Let us land this. You have spent the last twenty minutes walking through the architecture, the benchmarks, the speed story, the caveats. If someone is listening to this and they are deciding whether Mercury 2 goes on their shortlist, what is the honest version of when you reach for it?
The honest version is that it is a workload-specific tool, not a general-purpose upgrade. The profile it fits is high-throughput, cost-sensitive, and latency-tolerant on the front end. Agent loops are the clearest case. If you are running a pipeline where the model is called repeatedly, where output volume compounds across many turns, and where the bottleneck is tokens-per-second rather than time to first token, Mercury 2 is interesting. The throughput numbers hold up under independent testing. The pricing undercuts comparable models by a meaningful margin. And the observed forty-eight percent cache hit rate on OpenRouter suggests real-world usage patterns are already benefiting from the cache read pricing, which at two and a half cents per million tokens is very low.
The cases where you would not reach for it?
Interactive chat is the obvious one. If your user is watching a cursor and expecting a response to start appearing in under a second, the three and a half second time to first token is going to feel slow regardless of what happens after. That is not a flaw in the model, it is a consequence of the architecture. The diffusion approach drafts and refines before it streams, and that process takes time. The freight train analogy holds. Also, if your task requires frontier-level reasoning, the intelligence index score is honest about where this sits. It is a strong mid-tier model. It is not o3. It is not Gemini at the high end. Expecting it to perform at that level will lead to disappointment.

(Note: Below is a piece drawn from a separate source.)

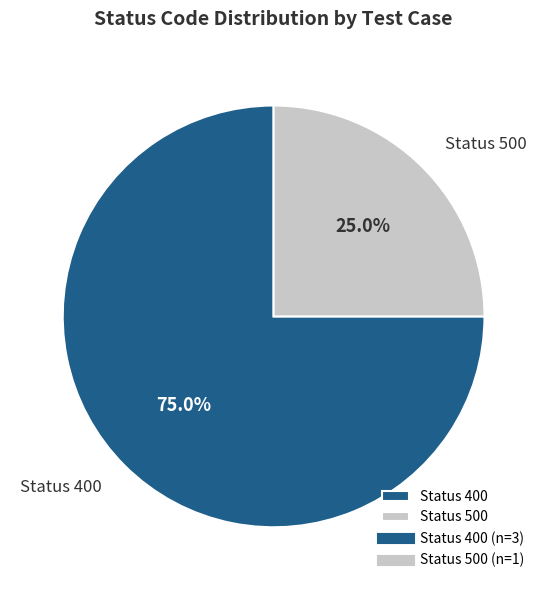

Which has a higher value, Status 500 or Status 400?

Status 400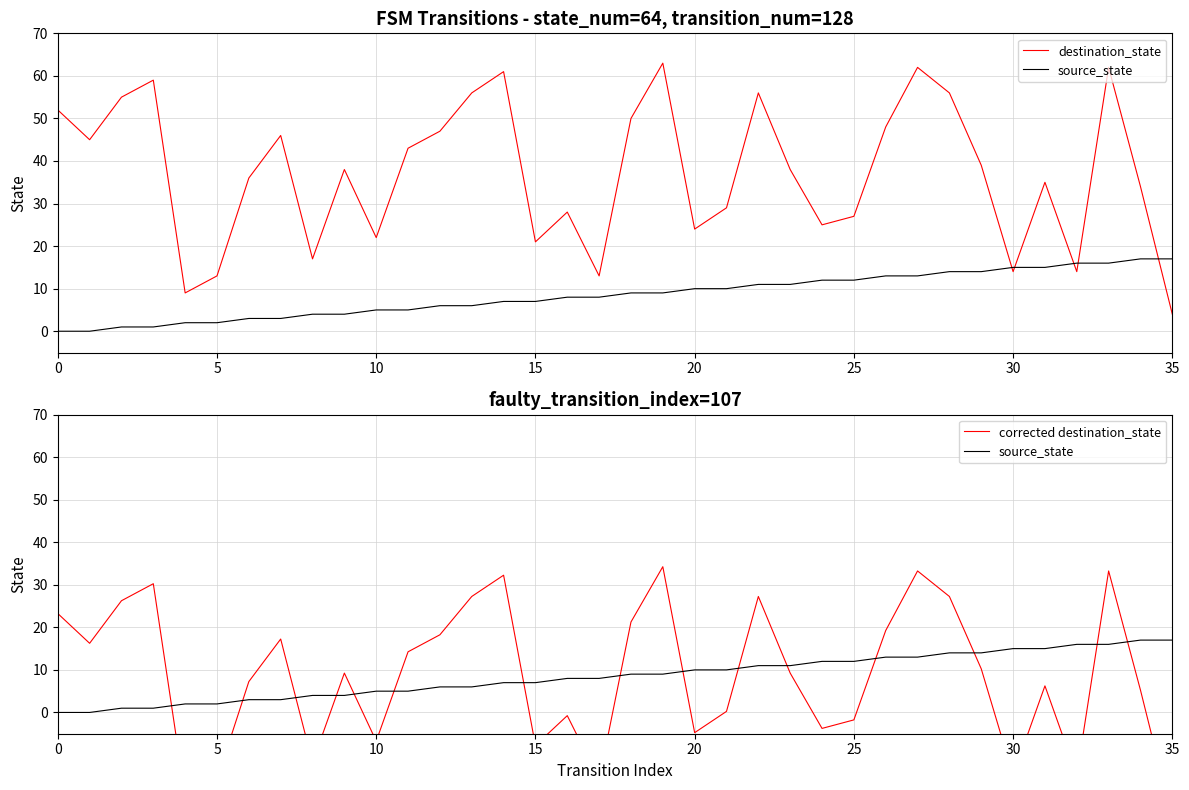

Is it true that destination_state equals 101.2 at 14?

False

The verbosity issue is worth naming one more time before we close.
Sixty-nine million tokens on the evaluation suite against a median of twenty-six million. If your cost calculation is built on the assumption that output volume will be typical, test that assumption before you commit. The price advantage is real, but verbosity can erode it faster than the headline numbers suggest.
The short version: agent pipelines, real-time RAG, high-volume code generation, cost-sensitive throughput work. Not interactive chat, not frontier reasoning tasks, and stress-test output volume before you price the project.
That is the verdict. It is a narrow fit, but within that fit, the case is solid.